People like Jean-Guy Whiteduck, former chief of the Kitigan Zibi reserve for 30 years, and a distant cousin to Mr. Brazeau, regard him as an opportunist with questionable ties to the community. "He was not involved in First Nations politics until recently. He has had very little involvement and limited understanding."

But his biggest foe since entering political life has been Mr. Fontaine. And no wonder.

The Congress released a report last month called "Where Does the Money Go?", which raised concerns about how public money is allocated for native groups. Mr. Brazeau talks about how off-reserve natives receive $1 for every $8 given to on-reserve natives, despite 79% of aboriginal people living off reserves, and questions the $111-million given to the AFN to run its organization. (The government also funds the Congress - close to $9-million a year - and he earns a public salary of $99,000 a year.)

In one unpleasant exchange, the leader of the AFN approached Mr. Brazeau when the pair was part of the federal government's budget blitz on Parliament Hill. "Chief Fontaine approached me, and grabbing me by the arm, pleaded to me that we ‘have to stop saying that we don't need more money,'" said Mr. Brazeau.
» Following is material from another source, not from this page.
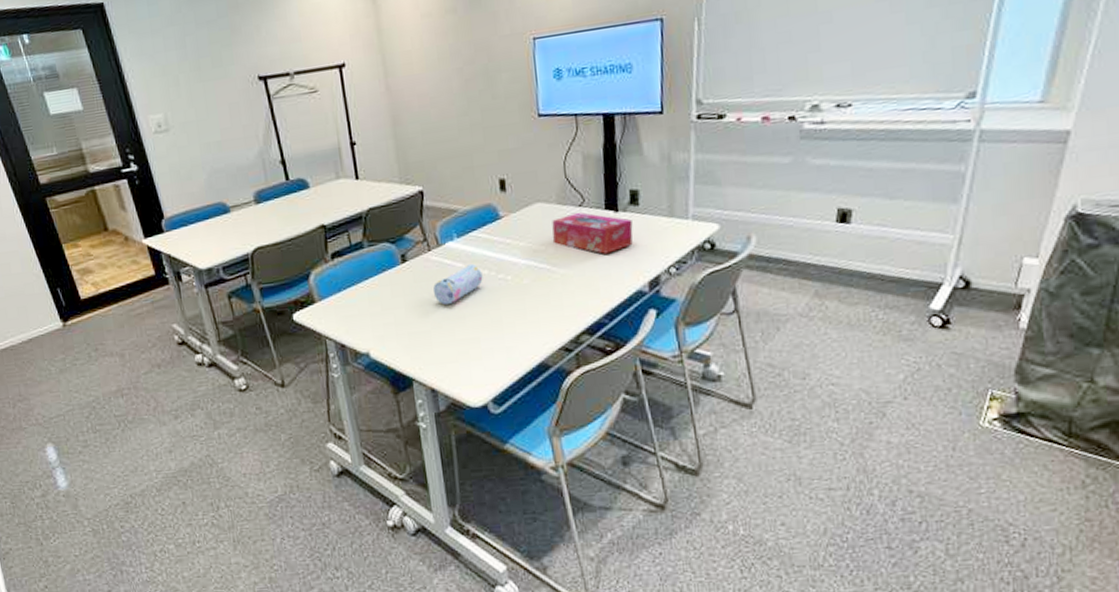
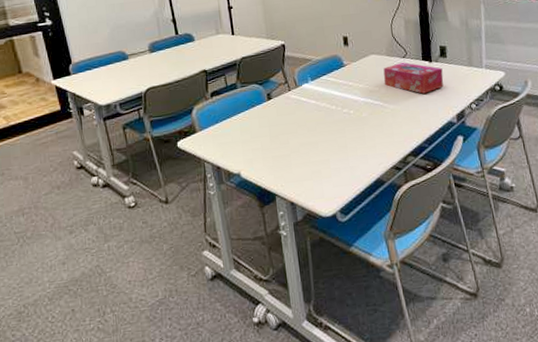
pencil case: present [433,263,483,304] -> none [293,101,332,133]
"I think that many aboriginal peoples across this country believe that governments, because of past wrongdoings, owe them something," he says in an interview. He argues that while governments have a responsibility, there should be less reliance on public handouts.

Some of his ideas are not original - they are shared by other national organizations and suggested in a royal commission years ago. He is a proponent of abolishing the Indian Act, as are others, but says there is little will to change: "A lot of leaders, including the leader of the AFN, will say we need to get rid of the Indian Act but, let's face it, the Indian Act is what has created the Assembly of First Nations and has created the reserve system and all 600-plus chiefs. They need the Indian Act to hold on to their power."

He would like to see a return to the traditional system before the Indian Act - an Algonquin nation, a Cree nation, and so on. He thinks each group should set up its own accountability structure under new legislation, with 60 to 80 chiefs replacing 633 chiefs.

By the time any of this happens - if indeed it does - he may have moved on, though.

Mr. Brazeau has always wanted to get into federal politics. He says he has been approached by Liberals and Conservatives, though has not had any serious offers.

For now, he says, "I am with the Congress" and he is busy with his family life - he lives in Gatineau, Que., with his wife, who has an aboriginal crafts business, and has three children, aged 13, seven and two.

At the end of the interview, he cannot help returning to the topic of Mr. Fontaine and his group: "The AFN national chief said he represents all First Nations people. Well, I'm a First Nations person and I did not give him that right to represent me. As a matter of fact, he living off-reserve, means I represent him," he adds, smiling.

It's tit-for-tat, he says, and there is surely more to come.